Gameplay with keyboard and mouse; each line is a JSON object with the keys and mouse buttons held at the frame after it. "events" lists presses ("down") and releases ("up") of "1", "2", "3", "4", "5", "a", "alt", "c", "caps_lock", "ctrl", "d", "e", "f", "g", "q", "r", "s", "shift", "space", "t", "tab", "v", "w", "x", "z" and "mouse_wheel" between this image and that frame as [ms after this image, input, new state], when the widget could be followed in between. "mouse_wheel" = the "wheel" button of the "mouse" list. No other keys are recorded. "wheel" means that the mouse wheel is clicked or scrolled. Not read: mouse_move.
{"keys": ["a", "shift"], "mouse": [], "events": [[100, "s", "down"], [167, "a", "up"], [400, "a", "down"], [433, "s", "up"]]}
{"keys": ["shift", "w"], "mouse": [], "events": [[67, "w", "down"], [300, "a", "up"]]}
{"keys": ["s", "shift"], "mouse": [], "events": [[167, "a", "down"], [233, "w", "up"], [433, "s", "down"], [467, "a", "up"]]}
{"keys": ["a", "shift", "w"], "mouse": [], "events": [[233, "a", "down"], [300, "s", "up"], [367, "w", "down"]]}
--------------------------------
> [Instructions for the task] Repeat all the lines above verbatim.

> [Exercise solution]
Gameplay with keyboard and mouse; each line is a JSON object with the keys and mouse buttons held at the frame after it. "events" lists presses ("down") and releases ("up") of "1", "2", "3", "4", "5", "a", "alt", "c", "caps_lock", "ctrl", "d", "e", "f", "g", "q", "r", "s", "shift", "space", "t", "tab", "v", "w", "x", "z" and "mouse_wheel" between this image and that frame as [ms after this image, input, new state], when the widget could be followed in between. "mouse_wheel" = the "wheel" button of the "mouse" list. No other keys are recorded. "wheel" means that the mouse wheel is clicked or scrolled. Not read: mouse_move.
{"keys": ["a", "shift"], "mouse": [], "events": [[100, "s", "down"], [167, "a", "up"], [400, "a", "down"], [433, "s", "up"]]}
{"keys": ["shift", "w"], "mouse": [], "events": [[67, "w", "down"], [300, "a", "up"]]}
{"keys": ["s", "shift"], "mouse": [], "events": [[167, "a", "down"], [233, "w", "up"], [433, "s", "down"], [467, "a", "up"]]}
{"keys": ["a", "shift", "w"], "mouse": [], "events": [[233, "a", "down"], [300, "s", "up"], [367, "w", "down"]]}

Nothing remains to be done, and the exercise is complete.